Elon still expects consumer needs for about 2 million Model 3s a year. Add Tesla Pickup, Tesla Semi, Tesla's advanced models and Tesla stationary storage products to get a total level of battery capacity needs.
Probably 1/4 to 1/2 of that capacity will be for stationary storage
– e ^ 👁🥧 (@elonmusk) July 25, 2019
It is not clear how close the expectations of TWh level is in line with the model requirement forecasts above – we will look into it more closely in the coming days – but it is clear that Elon expects long-term demand for Tesla products to be quite vicious. If you halve Cathie Woods's tweet number (26 million cars a year), you get down to 13 million cars a year. Chanan Bos's recent forecast games came with potential production and sales of more than 15 million Tesla cars a year in 2027. The forecast is not far from the 13 million a year.
How bullish is Elon Musk about the Tesla vehicle demand in the coming decade? Apparently he is very hauss. Expectations may seem a little crazy, but it's Elon's style. He would not be Elon if his goals and forecasts were not considered impossible by a significant number of "very serious people." As ambitious as they can seem, but in a 3 to 10 year timeframe, I couldn't advise Elon.
These are my takeaway thoughts about Elon Musk's comments directly or indirectly related to consumer demand. If you have caught something else that I have failed to mention, see it in the comments. Let us know what you noticed.

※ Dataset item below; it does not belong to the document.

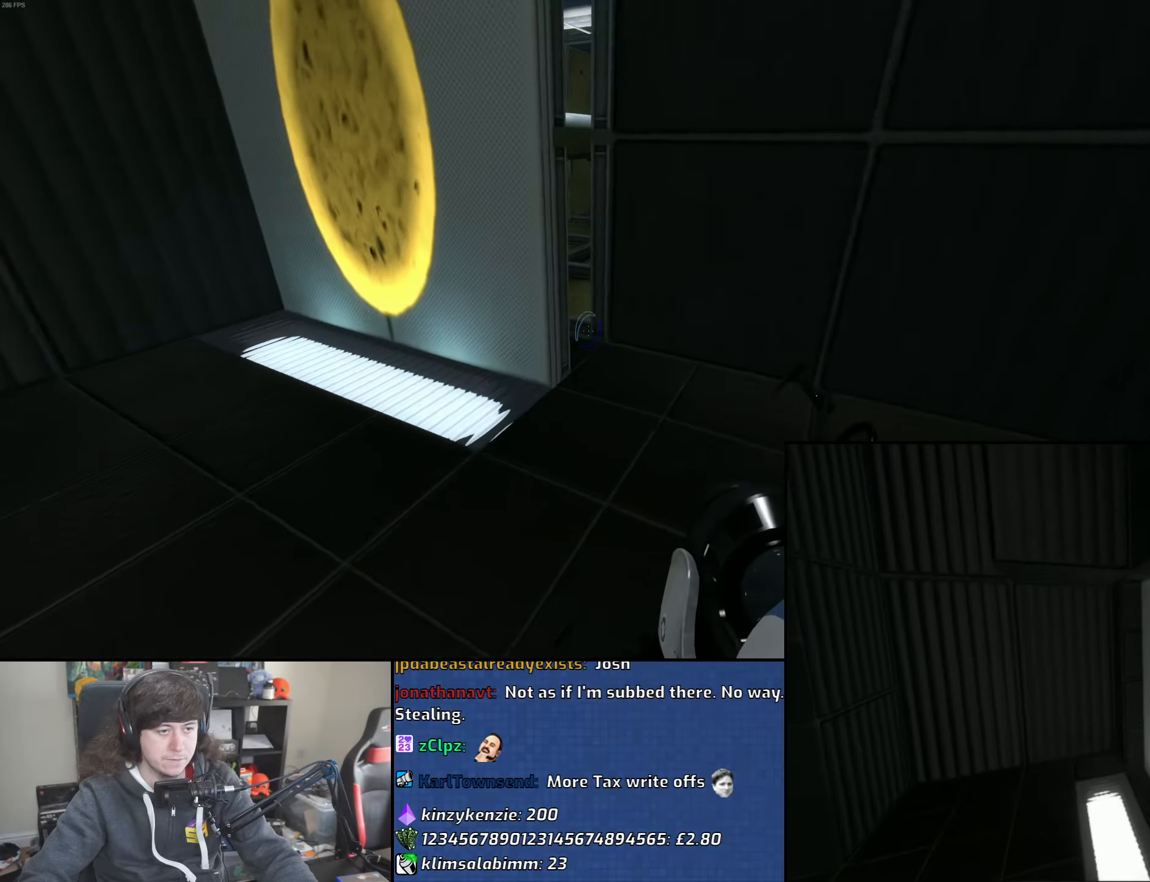
{"keys": ["d", "w"], "mouse": [], "events": [[166, "mouse_wheel", "up"], [216, "w", "down"], [233, "a", "up"], [300, "d", "down"]]}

No doubt, the giant wildcard is Tesla Full Self Driving. Without it, Tesla cars are competitive enough for 2-3 million sales a year to be a pie. With that, and provided that Tesla has magical formula quarters or years before competitors, demand is difficult to understand and absolutely impossible to predict. Elon Musk and Tesla have a story about achieving the impossible, but that doesn't mean anyone really knows what's coming in the media.